If that is not what you want, you need to run remove_accents(). There’s one wrinkle here, though: in German locales, remove_accents() doesn’t remove the umlauts. Instead, ä becomes ae, ü becomes ue and so on. So “natürlich” would be indexed as “natuerlich” and thus can only be found when searching for “natürlich” or “natuerlich”, but not when you search for “naturlich”.

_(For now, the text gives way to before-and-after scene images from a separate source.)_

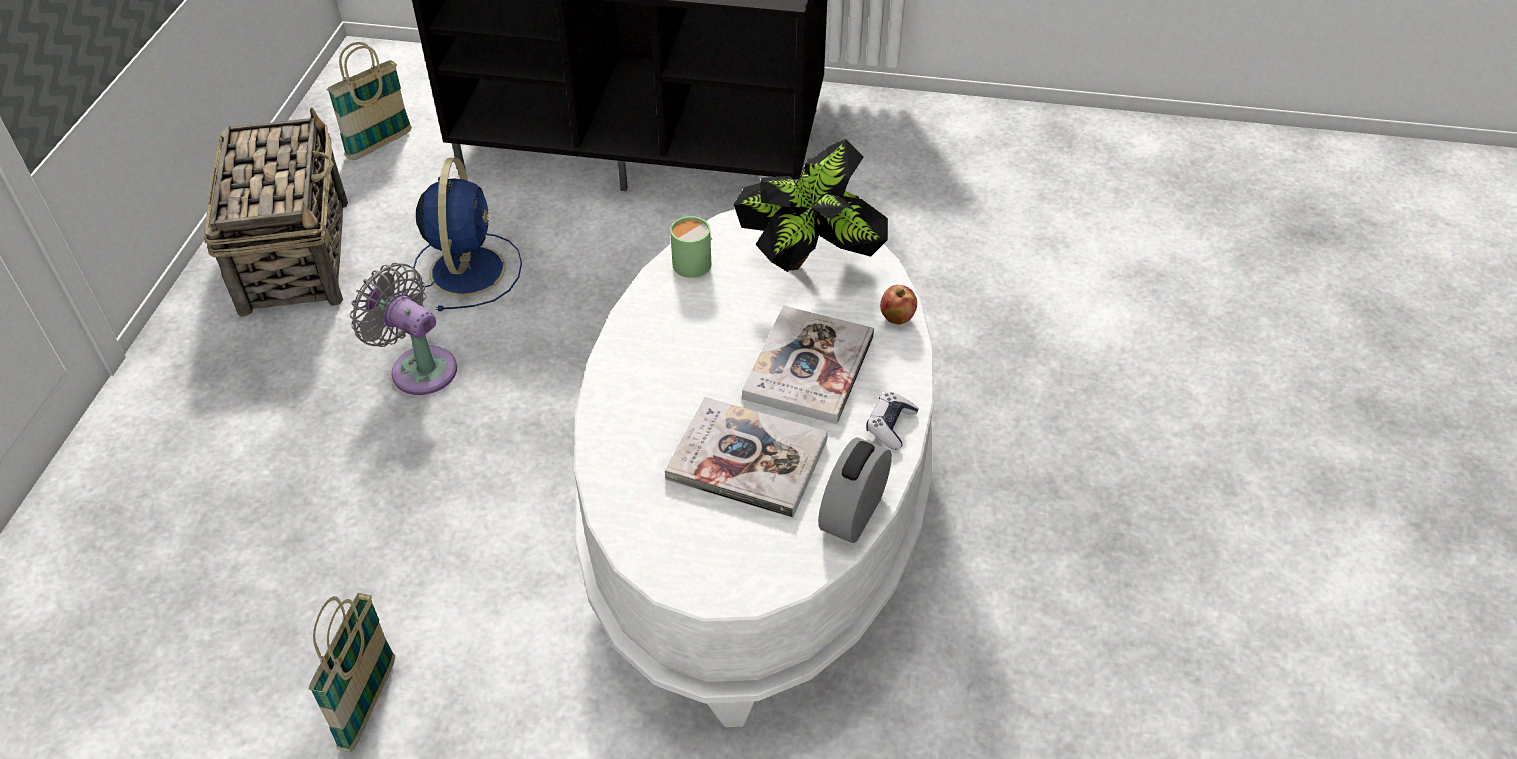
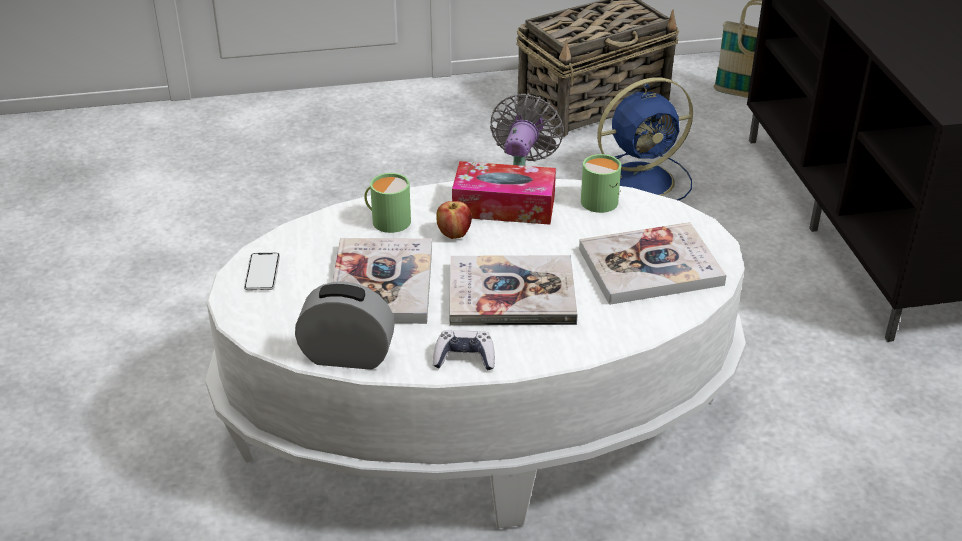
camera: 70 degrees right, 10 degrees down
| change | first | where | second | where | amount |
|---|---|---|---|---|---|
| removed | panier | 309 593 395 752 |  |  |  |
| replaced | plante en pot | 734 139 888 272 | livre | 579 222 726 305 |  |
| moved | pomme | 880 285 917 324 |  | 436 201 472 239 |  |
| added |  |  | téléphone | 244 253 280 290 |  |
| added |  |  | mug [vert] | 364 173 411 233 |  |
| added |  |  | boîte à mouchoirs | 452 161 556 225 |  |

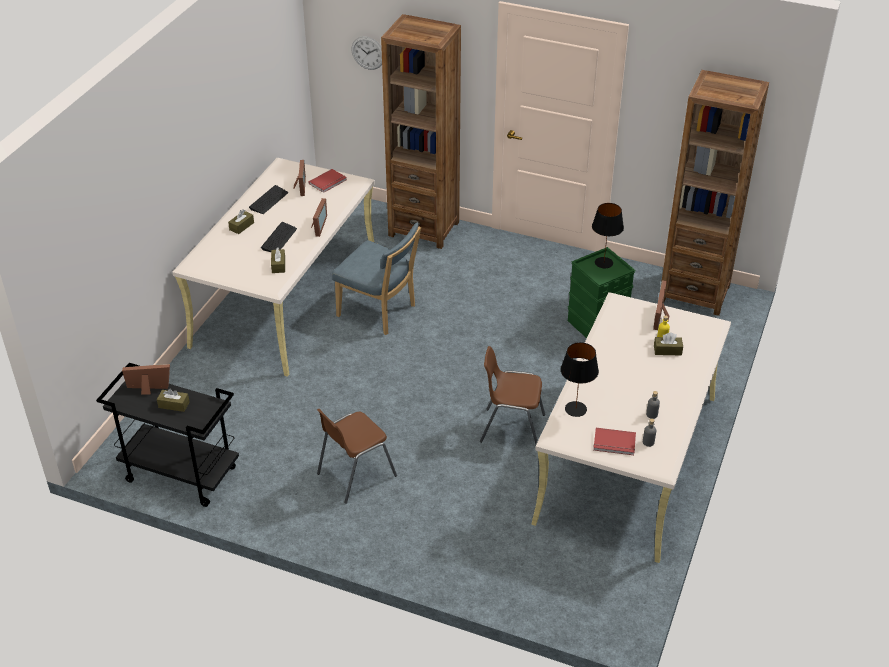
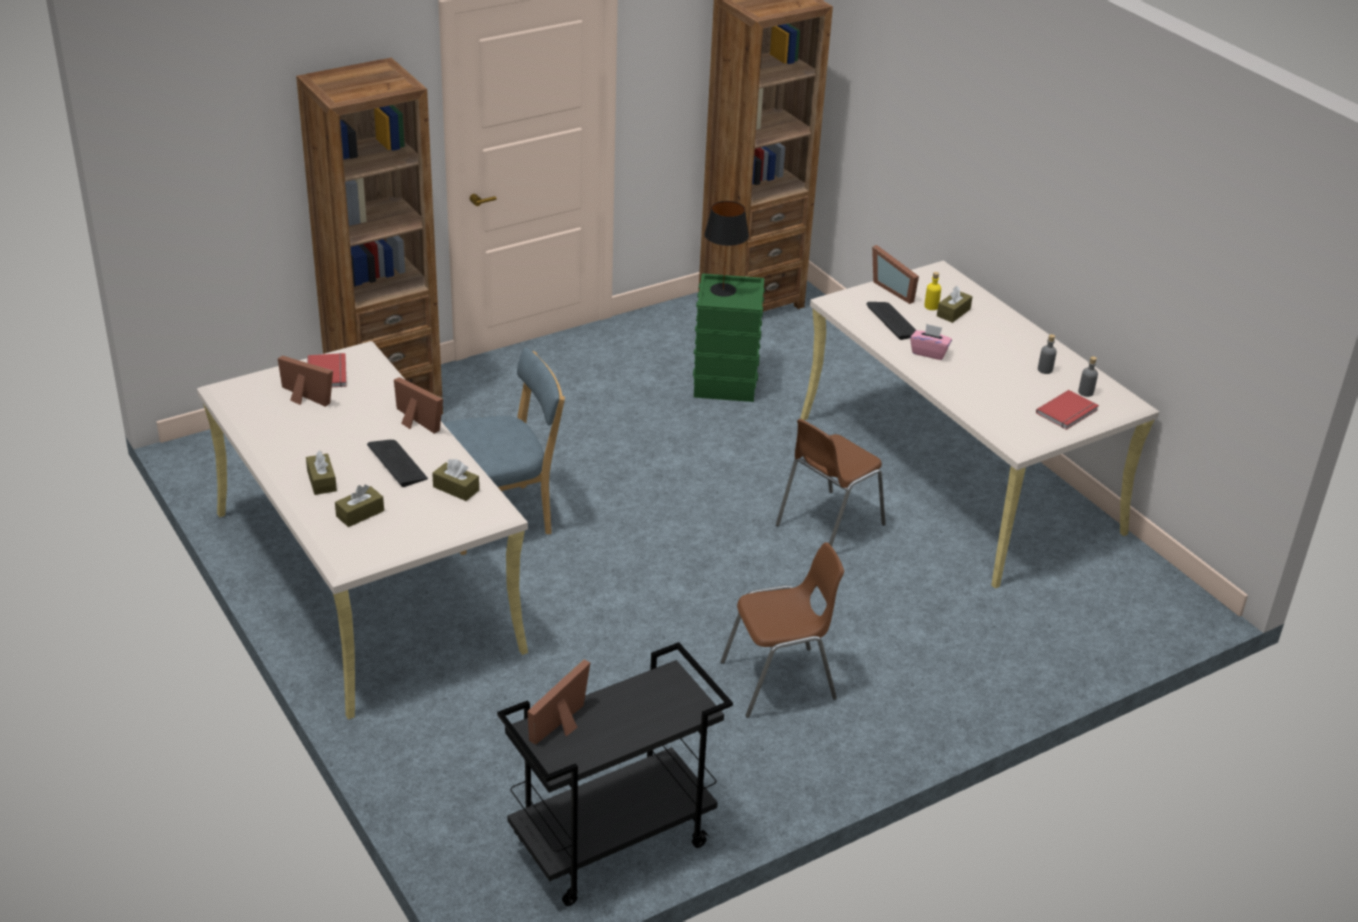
camera: 55 degrees left, 5 degrees down
| change | first | where | second | where | amount |
|---|---|---|---|---|---|
| moved | boîte à mouchoirs [marron] | 157 389 190 412 |  | 335 484 384 527 |  |
| moved | clavier | 249 185 288 214 |  | 866 302 916 340 |  |
| turned | chaise [marron] | 317 409 397 504 |  | 721 543 844 718 | 105 degrees counterclockwise |
| removed | horloge murale | 351 36 382 70 |  |  |  |
| removed | lampe de table [noir] | 561 342 599 417 |  |  |  |
| added |  |  | boîte à mouchoirs [rose] | 910 323 952 360 |  |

If you want the search to ignore accents and umlauts, use the utf8mb4_unicode_ci collation, let the remove_accents() run and add this:
add_filter( 'relevanssi_remove_punctuation', function( $string ) {
$chars = array(
'ü' => 'u',
'ä' => 'a',
'ö' => 'o',
'Ü' => 'U',
'Ä' => 'A',
'Ö' => 'O',
);
return strtr( $string, $chars );
}, 8 );
This would make Relevanssi index the umlauted characters without the umlauts and without the extra “e” remove_accents() adds.
Thread Starter
morvy
(@morvy)
Thanks a lot, this does the job!
I have the same problem. I don’t know where to write your codes. I’m inexperienced at this. I appreciate your help.
Thank you for giving such quick feedback.